Come sviluppare un medium in grado di supportare efficacemente le intenzioni degli utenti? In generale un’interfaccia supporta in modo intuitivo l’attività del soggetto se:
  • permette l’interazione corporea fornendo la percezione diretta dei movimenti dell’utente (proto presenza);
  • offre un elevato livello di vividità e multimedialità, e consentire di accoppiare correttamente rappresentazioni e percezioni (presenza nucleare);
  • favorisce la percezione degli elementi rilevanti per consentire all’utente di realizzare le proprie intenzioni (presenza estesa).
Tuttavia, l’importanza di questi tre livelli non è assoluta ma situata: dipende infatti dalla tipologia di intenzione del soggetto all’interno dell’ambito considerato.

Questa è a sua volta associata ad uno specifico livello di presenza e una diversa strategia per supportarla. Ciò spiega l’esistenza di due diverse aree dell’ergonomia – l’ergonomia cognitiva e l’ergonomia sociale – ciascuna delle quali ha come obiettivo il supporto di alcune – ma non tutte – tra le diverse intenzioni del soggetto.

Per superare questo limite, il modello proposto per l'analisi sul campo dell'esperienza dei media è strutturato su tre livelli diversi: l’artefatto/medium, la situazione, il contesto.
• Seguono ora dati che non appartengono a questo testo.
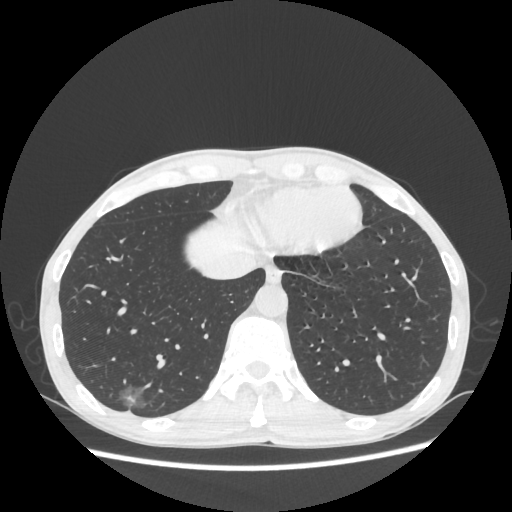
Chest CT, one axial slice; position 69 of 270 along the scan axis; reconstruction kernel STANDARD; lung window (W 1500 / L -600 HU); 512 × 512 image matrix. Patient: male, 60 years. From the clinical record (not read from this slice): clinical TNM (as recorded): T1c N0 M0; histopathological grade: G2.
Outlined on this slice (rectangle marked by the reading radiologist):
- lung tumour (recorded histology: adenocarcinoma): bounding box [x1, y1, x2, y2] px = [112, 380, 148, 409]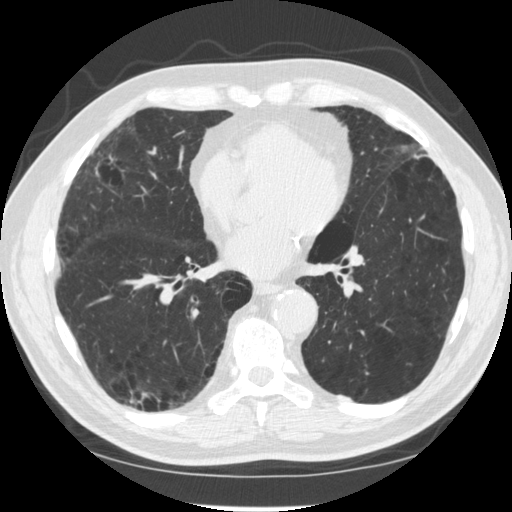
Axial slice from a low-dose chest CT screening exam; second screening round (one year after baseline); lung window (W 1500 / L -600 HU); standard (soft-tissue) reconstruction kernel (STANDARD); 120 kVp; 512 × 512 image matrix. Male participant, aged 70 years at enrolment. Former smoker at enrolment.
- Expert reader's lesion annotation, box from (x=118, y=374) to (x=170, y=434) px.
- The screening reader recorded 2 non-calcified nodules or masses ≥4 mm on this exam (right lower lobe, right lower lobe); which of them this box marks is not recorded.
- Official screen result: negative screen, significant abnormalities not suspicious for lung cancer.
- Participant outcome: lung cancer diagnosed 617 days after this screen — squamous cell carcinoma, NOS, right upper lobe, poorly differentiated (G3), stage IV (AJCC 6th edition).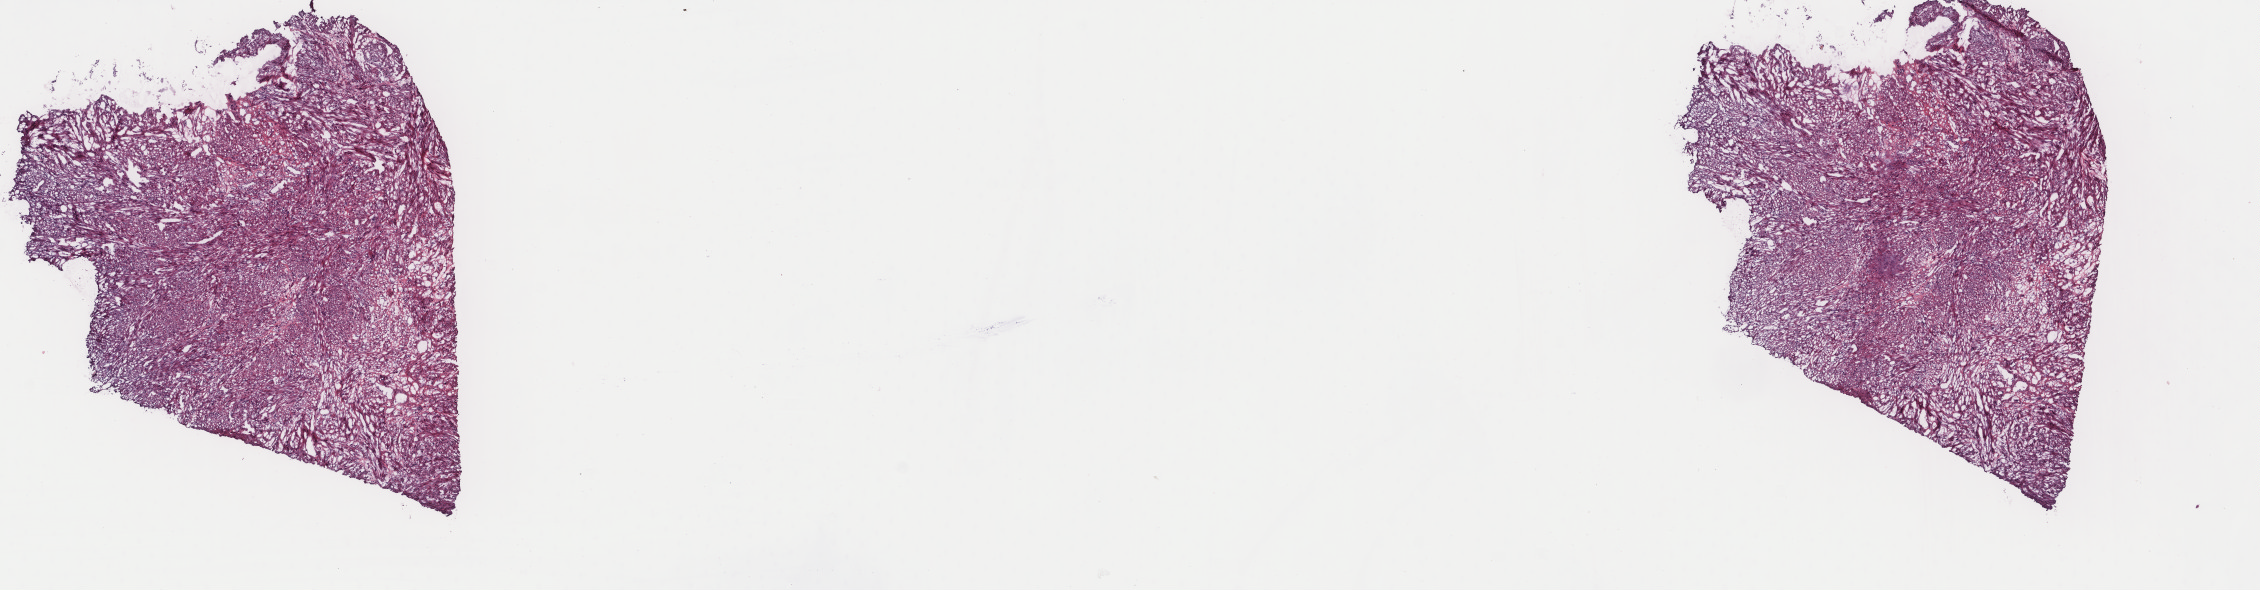
H&E-stained whole-slide image, shown as a low-resolution overview of the whole scanned area (about 17.9 x 4.7 mm), frozen section, sample: primary tumour, retroperitoneum and peritoneum. Female patient; age at initial diagnosis 54 years. Slide review estimates, as recorded: tumour cells 75%, tumour nuclei 75%, normal cells 4%, stromal cells 21%, necrosis 0%. Inflammatory infiltration, as recorded: lymphocyte infiltration 1%, monocyte infiltration 1%, neutrophil infiltration 0%.
Histologic diagnosis: Leiomyosarcoma, NOS (retroperitoneum).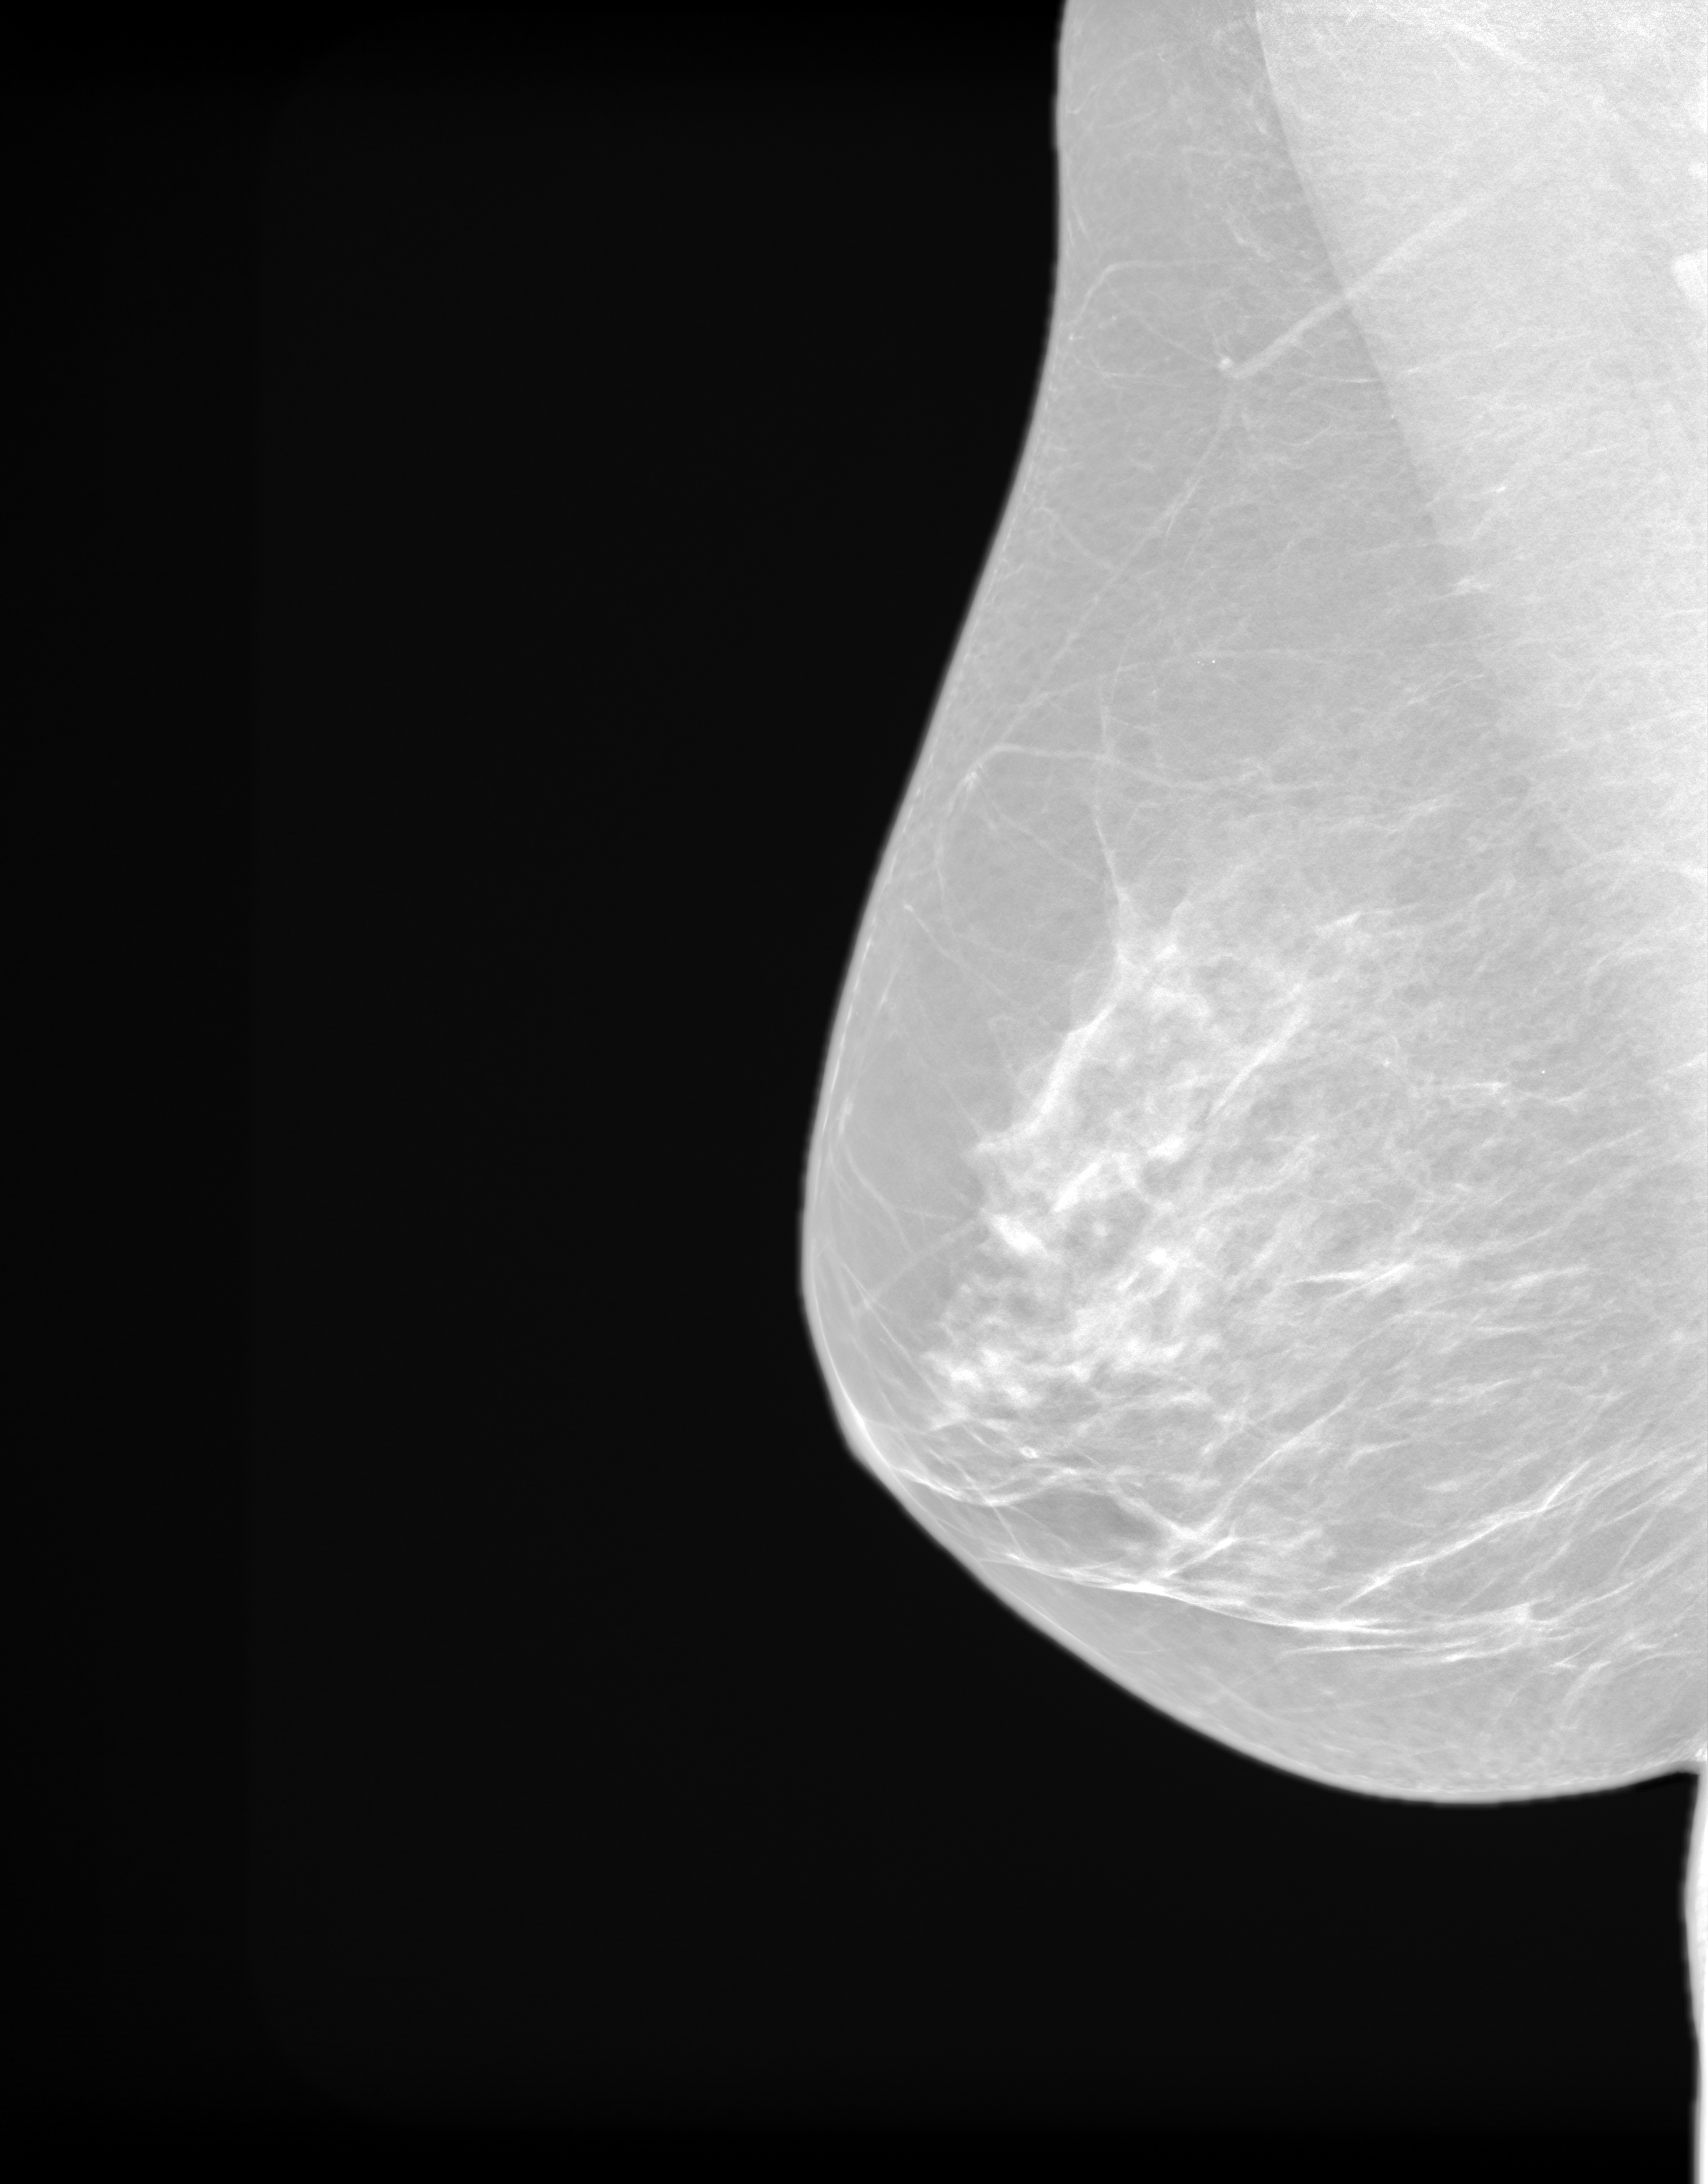
Synthesized 2-D mammogram reconstructed from digital breast tomosynthesis; right breast; mediolateral oblique (MLO) view; screening examination. Patient aged 57 years (female).
BI-RADS breast density category at the screening exam (both breasts, scale 1–4): 2. Final BI-RADS assessment for this screening round (tomosynthesis exam, both breasts): category 1. Recall: no recall after this screen.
Questi tre livelli entrano in contatto all’interno dell’attività, individuale o sociale.

Vista la complessità degli oggetti considerati, abbiamo introdotto un particolare metodo di ricerca: l’analisi esplorativa multilivello ed integrata dei dati. Questo metodo, infatti, permette al ricercatore di concentrarsi su ciascuno dei diversi livelli che influenzano l’esperienza del medium, utilizzando di volta in volta la combinazione di metodi più adeguata.

A seconda del livello di analisi e del tipo di oggetti considerato è infatti possibile utilizzare una serie di metodi diversi, che fanno riferimento alle due visioni dell’ergonomia:

  • la struttura dell’azione e dell’interazione (ergonomia cognitiva);
  • le intenzioni e le competenze dei soggetti (ergonomia cognitiva e sociale);
  • le opportunità e i vincoli della situazione (ergonomia sociale e cognitiva);
  • i significati del contesto (ergonomia sociale).
Ciò permette l’integrazione di strumenti di analisi quantitativi e qualitativi e consente l’utilizzo dei risultati ottenuti su un livello per approfondire l’analisi e l’interpretazione degli altri.